The most visible part of the monitoring are the phone calls.  You get a letter that tells you when to be available for the call, and you have to be there to take it, or call to arrange an in person interview.  They ask you about everything.  Royalties, inheritances, do you own land, do you own shares in a railroad, do you bring in money from oil drilling, how many cars do you have and what are they worth, how much money do you have in your change jar, do you have any money saved up in a sack and if so how much?  Child support?  Alimony?  You aren’t saving money for your kid to go to college, are you? Who lives with you?  Who are they to you?  Who pays the bills?  Is it you?  Do you rent or own?  How much is your rent or mortgage?  What are your medical expenses?  How much do you spend on bills each month (never mind that bills fluctuate throughout the year)?  On food?  Do you work?  Do you volunteer?  Where, and how much?  Student? Financial aid?  It’s a five or ten minute call without children, without answering yes to any of these questions and provoking more questions, depending on how fast they talk, and they ask you so many questions.

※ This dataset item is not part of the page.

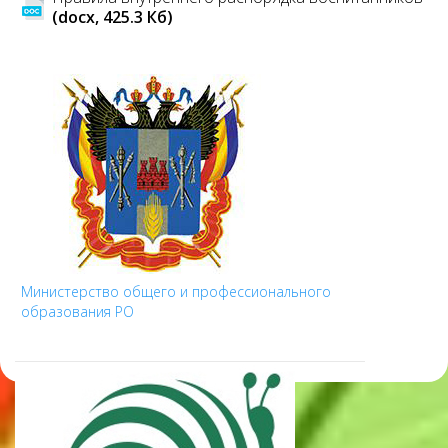
(docx, 425.3 Кб)
Министерство общего и профессионального
образования РО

So yeah to a great extent between their periodic intensive checks they rely on you self-reporting income.  It’s tempting to say that oh, wow, you’d really have to be stupid to report that $200 of don’t-starve money your mom gave you, and on the one hand that’s absolutely true.  It’s cash.  Spend it, don’t even look at the bank, they’ll never know.  On the other, there’s that fear; if they decide to take a good hard look at your bank history and don’t like what they see, even if what they see is that you don’t have e n o u g h money to pay your bills (but somehow you are? how are you doing that? we give you $500 but your rent alone is $350 and you say you spend $120 on groceries and also pay $300 in utilities, WHERE IS THAT MONEY COMING FROM? better take a look!), they could jack your payments around and destabilize the whole house of cards and you’d get yourself fucked over but good.  You don’t want to give them ANYTHING to find, or you will lose all your support, so yeah, after what it takes to even get certified as disabled, a lot of people ARE afraid and WON’T risk picking up a fuckin’ penny for fear they will be caught trying to survive.

It seems like you’d be able to slip a lot past them, and people could, I guess, but the thing is, to get the money you have ALREADY been certified as disabled, and that’s VERY hard to get, and that itself functions as a very effective deterrent to fraud.  If all people had to do was prove low income to get this assistance, that would be easy and people would absolutely ravage the system taking advantage of that.  But no, to get disability payments you have to have a disability first, and I can tell you having been through that process it is nearly fucking impossible to fake it well enough to fool the people evaluating you, and the proof of that is that so many genuinely for real very disabled people cannot get approved for disability.  The truth is that for the most part it is only desperate people who will put themselves through the grueling certification process.  Not people wanting to fake up a few hundred bucks a month.

It’s a garbage system literally built to be hostile to us. It’s mostly blind and thoroughly incompetent, can barely tell what it’s doing most of the time, but God help you if you come to its attention in a negative way.

ETA: I want to add that I am not sure it works like this for everyone.  I fully believe people who say they were cut off the instant they went over $2k, but I’m not sure what exactly is going on that it doesn’t happen every time for everyone.

The plain inconsistency of it is infuriating, it makes it impossible to plan your life to your own best advantage.